Opdracht 1: Verander in het fragment "decreten" in "regels" en geef het deel van "Ik ben het met" tot "ze kunnen achterstaan." opnieuw weer.
Opdracht 2:
Beantwoord deze vragen over het fragment:
(a) Hoeveel jaar geleden werd de spreker minister?
(b) Welke valse hoop geeft een evaluatie aan de dwarsliggers?
(c) Wat creëert men door als minister met een evaluatie te starten en dat woord zo vaak te gebruiken?
[Getoonde tekst]
Dat klopt. Ik begrijp de opmerking niet, maar heb er geen probleem mee.
Evalueren betekent dat men onnodige onduidelijkheid schept, zeker als het gaat over pas opgestelde regelgeving. Bij een evaluatie geeft u een slecht signaal aan degenen die constructief meewerkten en aan de dwarsliggers geeft u valse hoop dat alles opnieuw zal worden veranderd.
Ik ben het met u eens. Een aantal decreten zijn in een heel snel tempo totstandgekomen en het blijkt dat niet iedereen erachter staat en is geconsulteerd geweest. Daarom vinden we het belangrijk dat de mensen de kans krijgen om te komen tot decreten waar ze kunnen achterstaan.
Toen ik vijf jaar geleden minister werd, moesten een aantal pas goedgekeurde decreten worden uitgevoerd. Heel wat organisaties stelden toen dat de vorige minister hen onvoldoende had geconsulteerd en dat de decreten niet konden worden uitgevoerd. U maakt hetzelfde mee met de decreten die de vorige regering heeft goedgekeurd. Het is niet verstandig om als minister te starten met een evaluatie en dat woord zo vaak te gebruiken. Daarmee creëert u onrust.
[/Getoonde tekst]
[Gegevensrijen]
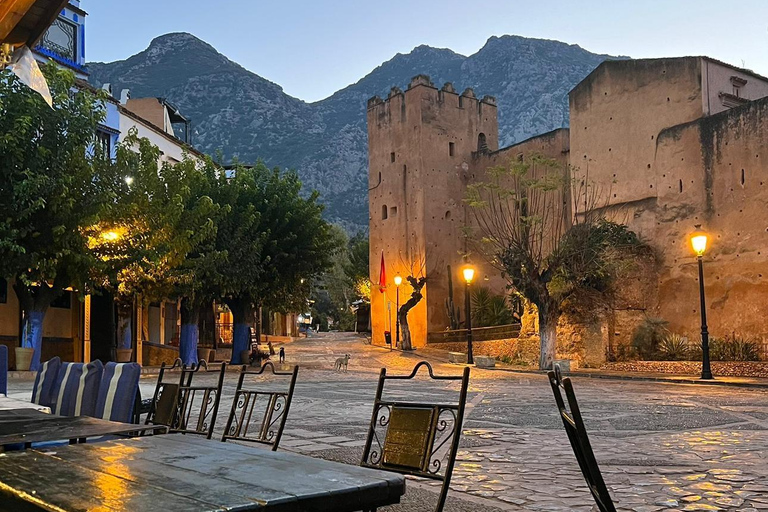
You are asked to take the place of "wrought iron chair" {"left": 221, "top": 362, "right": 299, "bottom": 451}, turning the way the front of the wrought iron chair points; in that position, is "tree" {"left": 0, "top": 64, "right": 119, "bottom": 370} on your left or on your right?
on your right

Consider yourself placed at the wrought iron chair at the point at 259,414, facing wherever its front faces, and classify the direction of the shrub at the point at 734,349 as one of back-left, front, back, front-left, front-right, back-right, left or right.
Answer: back

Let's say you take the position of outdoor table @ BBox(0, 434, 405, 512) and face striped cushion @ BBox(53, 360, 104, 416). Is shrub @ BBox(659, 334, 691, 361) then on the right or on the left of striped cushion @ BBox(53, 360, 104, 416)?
right

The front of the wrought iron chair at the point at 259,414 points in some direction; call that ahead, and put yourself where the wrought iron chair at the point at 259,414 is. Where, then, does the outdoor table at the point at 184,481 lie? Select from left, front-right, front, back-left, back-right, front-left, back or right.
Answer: front-left

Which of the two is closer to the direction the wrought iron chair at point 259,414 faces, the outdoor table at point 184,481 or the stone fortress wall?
the outdoor table

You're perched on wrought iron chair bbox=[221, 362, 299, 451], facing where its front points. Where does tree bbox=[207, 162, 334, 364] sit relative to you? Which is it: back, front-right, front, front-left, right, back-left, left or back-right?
back-right

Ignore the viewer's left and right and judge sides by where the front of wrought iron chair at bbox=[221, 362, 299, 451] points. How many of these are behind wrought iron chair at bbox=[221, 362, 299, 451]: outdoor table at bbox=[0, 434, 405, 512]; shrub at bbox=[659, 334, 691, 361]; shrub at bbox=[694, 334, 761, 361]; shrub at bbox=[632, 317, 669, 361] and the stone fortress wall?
4

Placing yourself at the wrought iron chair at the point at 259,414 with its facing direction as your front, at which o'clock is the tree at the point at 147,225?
The tree is roughly at 4 o'clock from the wrought iron chair.

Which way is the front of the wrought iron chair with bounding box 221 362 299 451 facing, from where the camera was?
facing the viewer and to the left of the viewer

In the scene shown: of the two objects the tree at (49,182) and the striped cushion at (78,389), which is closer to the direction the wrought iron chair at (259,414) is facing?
the striped cushion

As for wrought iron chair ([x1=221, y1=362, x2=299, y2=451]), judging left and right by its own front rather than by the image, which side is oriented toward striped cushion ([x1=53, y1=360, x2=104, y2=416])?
right

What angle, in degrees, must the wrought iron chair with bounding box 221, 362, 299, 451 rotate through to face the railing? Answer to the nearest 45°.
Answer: approximately 135° to its right

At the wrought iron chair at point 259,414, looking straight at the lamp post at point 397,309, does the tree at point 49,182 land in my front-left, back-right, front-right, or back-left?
front-left

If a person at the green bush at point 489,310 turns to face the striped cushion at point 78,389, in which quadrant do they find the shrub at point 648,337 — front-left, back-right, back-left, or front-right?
front-left

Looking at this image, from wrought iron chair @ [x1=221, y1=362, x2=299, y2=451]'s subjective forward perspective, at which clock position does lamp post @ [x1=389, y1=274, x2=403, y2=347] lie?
The lamp post is roughly at 5 o'clock from the wrought iron chair.

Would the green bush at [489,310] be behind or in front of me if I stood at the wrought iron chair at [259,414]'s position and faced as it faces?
behind
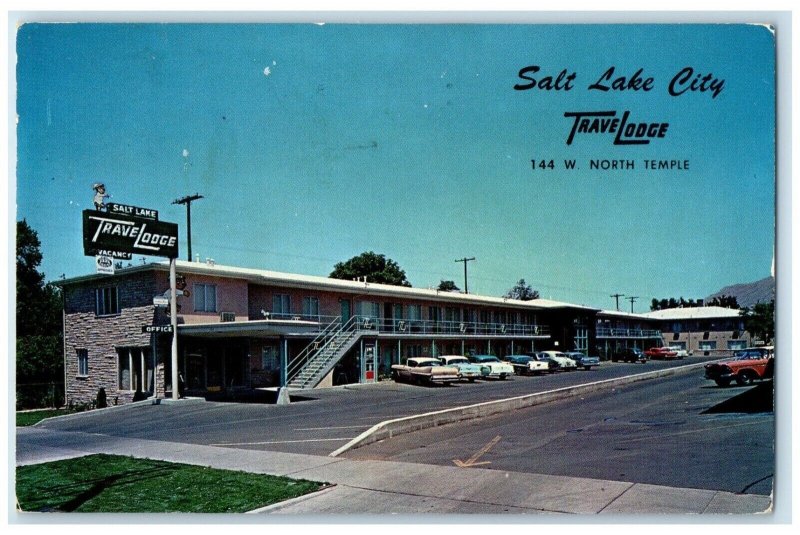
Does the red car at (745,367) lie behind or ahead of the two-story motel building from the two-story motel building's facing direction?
ahead

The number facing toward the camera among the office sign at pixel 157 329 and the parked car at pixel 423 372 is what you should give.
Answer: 1

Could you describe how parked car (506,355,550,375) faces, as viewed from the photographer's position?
facing away from the viewer and to the left of the viewer

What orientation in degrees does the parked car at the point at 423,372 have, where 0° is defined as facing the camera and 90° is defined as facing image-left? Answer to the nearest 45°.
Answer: approximately 135°

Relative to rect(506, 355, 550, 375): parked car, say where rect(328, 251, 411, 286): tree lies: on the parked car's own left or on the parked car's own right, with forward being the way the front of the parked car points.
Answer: on the parked car's own left

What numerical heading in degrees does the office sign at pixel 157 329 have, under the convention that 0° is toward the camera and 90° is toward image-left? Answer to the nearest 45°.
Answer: approximately 0°

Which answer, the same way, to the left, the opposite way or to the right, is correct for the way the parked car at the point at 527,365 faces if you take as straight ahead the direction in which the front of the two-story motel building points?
the opposite way

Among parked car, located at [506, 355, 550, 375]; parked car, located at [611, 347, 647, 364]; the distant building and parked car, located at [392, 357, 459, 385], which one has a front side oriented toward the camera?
the distant building
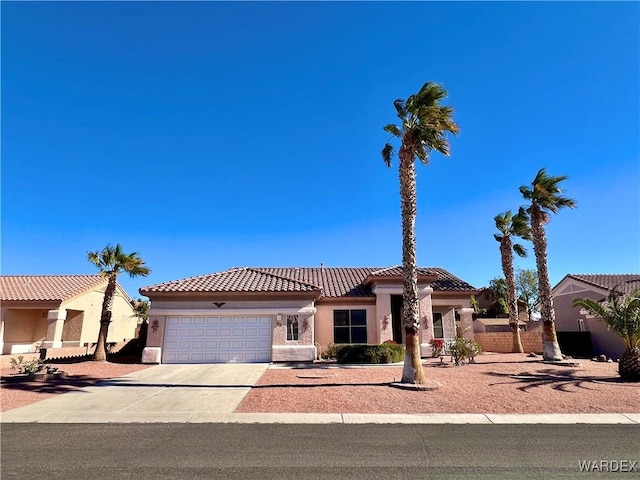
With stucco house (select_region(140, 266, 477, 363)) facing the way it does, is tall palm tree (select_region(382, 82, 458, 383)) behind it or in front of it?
in front

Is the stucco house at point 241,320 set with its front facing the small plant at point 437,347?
no

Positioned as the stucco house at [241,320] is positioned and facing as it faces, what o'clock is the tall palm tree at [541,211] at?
The tall palm tree is roughly at 9 o'clock from the stucco house.

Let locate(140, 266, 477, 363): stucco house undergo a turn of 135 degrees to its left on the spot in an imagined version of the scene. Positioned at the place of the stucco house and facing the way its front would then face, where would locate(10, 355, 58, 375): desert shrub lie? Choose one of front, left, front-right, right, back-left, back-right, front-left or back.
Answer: back

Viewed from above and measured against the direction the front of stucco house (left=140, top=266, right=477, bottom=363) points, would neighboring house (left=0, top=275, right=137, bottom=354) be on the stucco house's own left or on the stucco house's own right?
on the stucco house's own right

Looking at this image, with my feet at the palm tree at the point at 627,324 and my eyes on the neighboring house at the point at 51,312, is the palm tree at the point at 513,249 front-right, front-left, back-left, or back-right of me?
front-right

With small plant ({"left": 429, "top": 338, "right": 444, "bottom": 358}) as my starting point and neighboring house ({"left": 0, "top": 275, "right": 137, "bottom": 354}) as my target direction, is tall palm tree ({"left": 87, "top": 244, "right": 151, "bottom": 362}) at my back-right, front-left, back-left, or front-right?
front-left

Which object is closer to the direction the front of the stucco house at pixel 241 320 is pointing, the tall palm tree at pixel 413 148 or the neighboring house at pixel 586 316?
the tall palm tree

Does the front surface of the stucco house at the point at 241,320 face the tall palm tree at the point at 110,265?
no

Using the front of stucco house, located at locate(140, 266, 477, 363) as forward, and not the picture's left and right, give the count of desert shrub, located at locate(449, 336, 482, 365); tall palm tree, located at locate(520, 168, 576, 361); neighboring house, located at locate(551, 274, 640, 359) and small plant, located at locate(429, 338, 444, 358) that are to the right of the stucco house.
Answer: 0

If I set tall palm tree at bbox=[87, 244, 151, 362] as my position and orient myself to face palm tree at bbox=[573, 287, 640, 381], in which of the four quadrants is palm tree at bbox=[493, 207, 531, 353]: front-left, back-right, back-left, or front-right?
front-left

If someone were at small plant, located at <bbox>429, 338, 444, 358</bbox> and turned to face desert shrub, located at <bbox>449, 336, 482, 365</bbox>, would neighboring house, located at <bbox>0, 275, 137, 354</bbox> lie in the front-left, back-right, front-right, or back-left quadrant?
back-right

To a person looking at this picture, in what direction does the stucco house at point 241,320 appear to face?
facing the viewer

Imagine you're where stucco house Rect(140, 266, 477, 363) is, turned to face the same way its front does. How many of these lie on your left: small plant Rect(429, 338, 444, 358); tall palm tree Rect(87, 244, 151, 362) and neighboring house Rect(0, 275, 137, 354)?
1

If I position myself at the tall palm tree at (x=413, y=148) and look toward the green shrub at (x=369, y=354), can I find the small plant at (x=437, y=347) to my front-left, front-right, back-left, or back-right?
front-right

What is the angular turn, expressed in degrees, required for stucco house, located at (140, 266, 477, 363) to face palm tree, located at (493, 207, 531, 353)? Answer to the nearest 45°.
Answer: approximately 90° to its left

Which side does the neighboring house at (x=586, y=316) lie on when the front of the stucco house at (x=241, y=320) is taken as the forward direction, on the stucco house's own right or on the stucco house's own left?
on the stucco house's own left

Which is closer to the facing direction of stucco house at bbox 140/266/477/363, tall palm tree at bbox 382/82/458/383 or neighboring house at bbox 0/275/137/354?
the tall palm tree
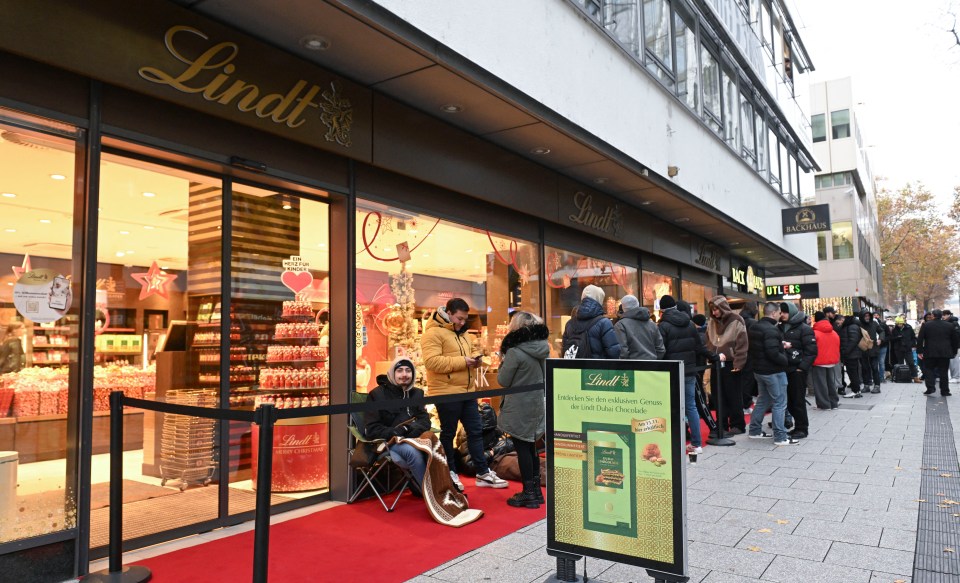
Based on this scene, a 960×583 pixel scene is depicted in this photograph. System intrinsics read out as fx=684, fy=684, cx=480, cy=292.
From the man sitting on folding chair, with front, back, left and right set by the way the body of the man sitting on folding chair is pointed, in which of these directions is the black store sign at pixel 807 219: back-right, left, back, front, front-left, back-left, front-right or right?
left

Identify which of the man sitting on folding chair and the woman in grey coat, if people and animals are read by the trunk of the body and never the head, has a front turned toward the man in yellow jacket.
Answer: the woman in grey coat

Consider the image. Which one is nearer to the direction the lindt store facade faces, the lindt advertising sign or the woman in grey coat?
the lindt advertising sign

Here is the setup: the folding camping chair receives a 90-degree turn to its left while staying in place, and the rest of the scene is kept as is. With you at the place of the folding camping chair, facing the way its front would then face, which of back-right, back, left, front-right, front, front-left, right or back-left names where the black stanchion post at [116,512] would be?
back

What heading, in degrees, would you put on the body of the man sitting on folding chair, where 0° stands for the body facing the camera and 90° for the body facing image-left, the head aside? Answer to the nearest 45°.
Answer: approximately 315°

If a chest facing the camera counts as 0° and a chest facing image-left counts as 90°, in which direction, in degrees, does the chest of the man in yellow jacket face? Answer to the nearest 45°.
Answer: approximately 315°

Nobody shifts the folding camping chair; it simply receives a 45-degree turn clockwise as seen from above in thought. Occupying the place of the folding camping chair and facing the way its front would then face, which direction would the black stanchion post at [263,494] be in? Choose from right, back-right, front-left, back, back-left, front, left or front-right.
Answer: front

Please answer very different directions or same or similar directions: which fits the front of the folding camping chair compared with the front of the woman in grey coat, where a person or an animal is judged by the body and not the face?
very different directions

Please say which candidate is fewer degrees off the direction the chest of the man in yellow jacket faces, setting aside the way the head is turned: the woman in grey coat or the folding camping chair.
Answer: the woman in grey coat

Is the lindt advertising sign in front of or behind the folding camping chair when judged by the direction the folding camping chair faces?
in front

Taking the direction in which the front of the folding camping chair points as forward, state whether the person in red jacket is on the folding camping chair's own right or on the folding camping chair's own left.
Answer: on the folding camping chair's own left

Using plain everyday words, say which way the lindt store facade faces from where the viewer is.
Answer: facing the viewer and to the right of the viewer

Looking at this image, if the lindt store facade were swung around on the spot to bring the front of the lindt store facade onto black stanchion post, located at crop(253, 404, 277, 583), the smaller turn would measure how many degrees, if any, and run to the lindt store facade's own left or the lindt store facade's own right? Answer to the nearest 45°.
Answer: approximately 45° to the lindt store facade's own right

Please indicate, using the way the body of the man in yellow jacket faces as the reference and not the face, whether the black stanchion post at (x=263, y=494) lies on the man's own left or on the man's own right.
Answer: on the man's own right

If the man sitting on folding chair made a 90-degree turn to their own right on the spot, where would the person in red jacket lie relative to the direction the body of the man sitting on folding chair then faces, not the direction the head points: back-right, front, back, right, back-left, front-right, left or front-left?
back
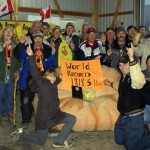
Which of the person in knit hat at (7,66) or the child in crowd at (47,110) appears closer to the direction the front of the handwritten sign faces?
the child in crowd

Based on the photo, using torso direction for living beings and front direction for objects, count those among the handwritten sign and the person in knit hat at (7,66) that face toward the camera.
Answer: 2

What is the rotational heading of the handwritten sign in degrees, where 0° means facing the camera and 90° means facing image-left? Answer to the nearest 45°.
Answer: approximately 0°

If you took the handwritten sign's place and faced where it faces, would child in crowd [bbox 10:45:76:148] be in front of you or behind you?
in front

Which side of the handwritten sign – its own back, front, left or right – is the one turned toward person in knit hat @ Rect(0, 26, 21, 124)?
right

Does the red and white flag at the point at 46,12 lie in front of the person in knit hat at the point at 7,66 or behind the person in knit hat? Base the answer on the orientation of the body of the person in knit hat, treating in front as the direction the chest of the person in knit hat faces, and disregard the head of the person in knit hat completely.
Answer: behind

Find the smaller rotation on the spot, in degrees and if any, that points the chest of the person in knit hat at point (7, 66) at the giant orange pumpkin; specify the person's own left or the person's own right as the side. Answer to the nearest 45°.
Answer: approximately 45° to the person's own left

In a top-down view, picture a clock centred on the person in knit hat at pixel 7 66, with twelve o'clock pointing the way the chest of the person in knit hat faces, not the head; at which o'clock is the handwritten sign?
The handwritten sign is roughly at 10 o'clock from the person in knit hat.

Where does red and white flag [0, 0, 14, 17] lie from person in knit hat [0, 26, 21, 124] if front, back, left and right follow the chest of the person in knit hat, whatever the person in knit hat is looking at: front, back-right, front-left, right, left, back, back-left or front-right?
back

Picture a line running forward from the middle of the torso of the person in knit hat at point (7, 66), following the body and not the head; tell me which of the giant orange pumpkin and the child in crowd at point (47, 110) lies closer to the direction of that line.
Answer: the child in crowd

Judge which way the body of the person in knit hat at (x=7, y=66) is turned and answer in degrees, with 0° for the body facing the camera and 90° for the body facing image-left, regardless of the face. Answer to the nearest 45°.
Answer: approximately 0°

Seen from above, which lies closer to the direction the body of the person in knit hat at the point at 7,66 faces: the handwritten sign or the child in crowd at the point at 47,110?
the child in crowd
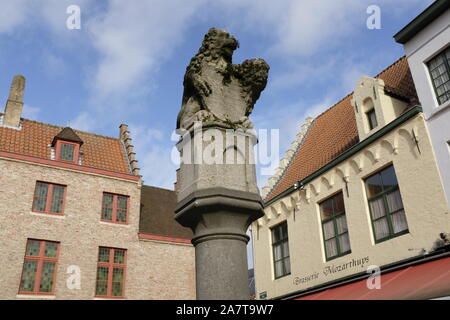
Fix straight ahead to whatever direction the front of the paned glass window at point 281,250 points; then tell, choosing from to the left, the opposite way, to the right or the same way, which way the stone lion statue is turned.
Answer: to the left

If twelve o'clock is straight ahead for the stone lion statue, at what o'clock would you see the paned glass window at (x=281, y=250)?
The paned glass window is roughly at 8 o'clock from the stone lion statue.

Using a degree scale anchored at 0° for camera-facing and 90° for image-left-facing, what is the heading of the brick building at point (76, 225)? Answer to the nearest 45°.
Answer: approximately 0°

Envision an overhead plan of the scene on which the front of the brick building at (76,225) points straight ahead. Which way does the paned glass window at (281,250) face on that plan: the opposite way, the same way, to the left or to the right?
to the right

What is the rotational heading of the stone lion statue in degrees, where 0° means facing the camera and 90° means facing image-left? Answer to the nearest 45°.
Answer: approximately 315°

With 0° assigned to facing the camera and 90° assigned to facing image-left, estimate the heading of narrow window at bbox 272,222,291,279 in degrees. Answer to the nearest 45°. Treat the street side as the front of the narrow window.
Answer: approximately 45°
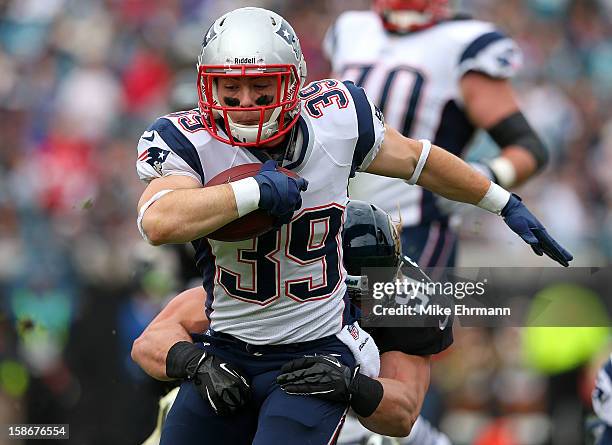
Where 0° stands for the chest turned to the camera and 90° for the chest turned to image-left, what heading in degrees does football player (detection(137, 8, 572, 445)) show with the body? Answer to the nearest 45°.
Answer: approximately 0°

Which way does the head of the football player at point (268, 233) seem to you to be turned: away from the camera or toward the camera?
toward the camera

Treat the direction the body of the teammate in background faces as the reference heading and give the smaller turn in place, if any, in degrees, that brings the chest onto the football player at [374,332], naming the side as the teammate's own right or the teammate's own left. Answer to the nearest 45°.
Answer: approximately 45° to the teammate's own left

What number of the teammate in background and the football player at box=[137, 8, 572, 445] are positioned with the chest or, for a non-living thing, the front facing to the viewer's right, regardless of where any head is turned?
0

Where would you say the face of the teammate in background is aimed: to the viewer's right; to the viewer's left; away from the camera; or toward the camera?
toward the camera

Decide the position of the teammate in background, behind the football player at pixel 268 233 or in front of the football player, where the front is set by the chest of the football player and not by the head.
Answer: behind

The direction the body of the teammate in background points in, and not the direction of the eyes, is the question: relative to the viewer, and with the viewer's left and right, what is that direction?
facing the viewer and to the left of the viewer
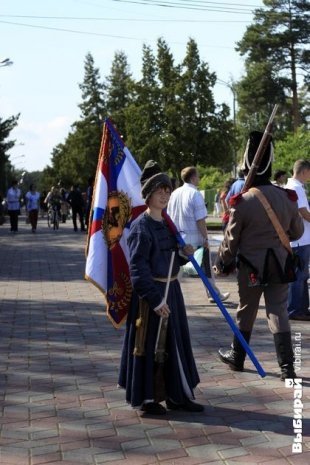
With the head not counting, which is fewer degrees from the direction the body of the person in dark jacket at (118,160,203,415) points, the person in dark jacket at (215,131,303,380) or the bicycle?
the person in dark jacket

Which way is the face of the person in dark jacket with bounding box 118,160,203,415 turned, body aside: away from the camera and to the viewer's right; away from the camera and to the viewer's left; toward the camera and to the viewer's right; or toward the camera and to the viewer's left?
toward the camera and to the viewer's right

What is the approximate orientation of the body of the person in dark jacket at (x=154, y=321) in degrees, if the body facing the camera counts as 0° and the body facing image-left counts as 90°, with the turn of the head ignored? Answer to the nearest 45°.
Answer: approximately 315°

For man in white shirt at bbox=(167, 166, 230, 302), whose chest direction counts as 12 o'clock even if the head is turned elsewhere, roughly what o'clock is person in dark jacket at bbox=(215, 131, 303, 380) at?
The person in dark jacket is roughly at 4 o'clock from the man in white shirt.

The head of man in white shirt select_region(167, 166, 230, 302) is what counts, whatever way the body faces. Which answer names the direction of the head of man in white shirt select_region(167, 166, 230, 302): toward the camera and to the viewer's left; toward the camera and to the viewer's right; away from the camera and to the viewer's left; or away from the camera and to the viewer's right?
away from the camera and to the viewer's right

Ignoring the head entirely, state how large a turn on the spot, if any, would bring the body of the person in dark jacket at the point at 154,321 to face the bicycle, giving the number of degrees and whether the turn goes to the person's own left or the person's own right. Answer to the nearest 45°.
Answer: approximately 135° to the person's own left

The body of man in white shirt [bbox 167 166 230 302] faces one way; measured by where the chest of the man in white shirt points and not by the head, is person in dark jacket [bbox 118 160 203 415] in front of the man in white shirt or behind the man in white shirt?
behind

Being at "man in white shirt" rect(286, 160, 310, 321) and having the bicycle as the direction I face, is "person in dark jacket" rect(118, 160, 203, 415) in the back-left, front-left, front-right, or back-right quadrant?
back-left
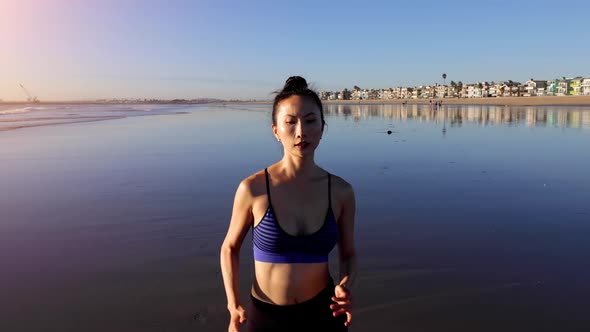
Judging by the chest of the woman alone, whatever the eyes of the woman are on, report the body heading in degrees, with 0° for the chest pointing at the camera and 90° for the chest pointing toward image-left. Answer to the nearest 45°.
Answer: approximately 0°
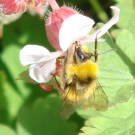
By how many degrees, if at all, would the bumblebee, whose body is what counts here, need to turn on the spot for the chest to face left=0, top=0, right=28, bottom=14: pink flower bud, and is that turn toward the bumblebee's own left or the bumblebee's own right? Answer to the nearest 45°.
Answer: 0° — it already faces it

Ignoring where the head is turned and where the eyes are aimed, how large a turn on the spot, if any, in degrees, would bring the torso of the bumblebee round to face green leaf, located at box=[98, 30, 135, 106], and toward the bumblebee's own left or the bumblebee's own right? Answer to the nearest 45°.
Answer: approximately 45° to the bumblebee's own right

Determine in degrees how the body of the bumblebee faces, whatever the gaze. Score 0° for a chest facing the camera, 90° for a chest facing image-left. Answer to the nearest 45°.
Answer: approximately 180°
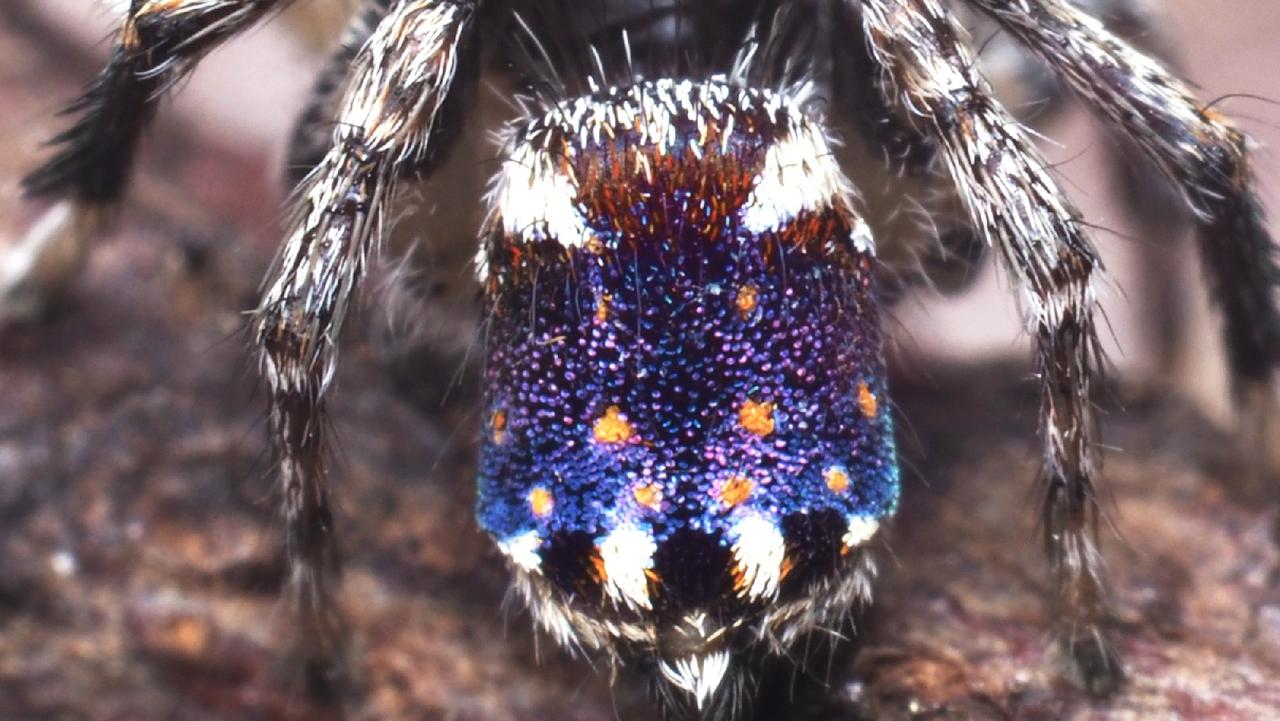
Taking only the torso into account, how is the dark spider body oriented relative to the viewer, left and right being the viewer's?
[/Gegevensrijen]
Verwacht antwoord 1:
Ik ben het met u eens. Een aantal regels zijn in een heel snel tempo totstandgekomen en het blijkt dat niet iedereen erachter staat en is geconsulteerd geweest. Daarom vinden we het belangrijk dat de mensen de kans krijgen om te komen tot regels waar ze kunnen achterstaan.

Verwacht antwoord 2:
(a) Vijf jaar geleden.
(b) De hoop dat alles opnieuw zal worden veranderd.
(c) Onrust.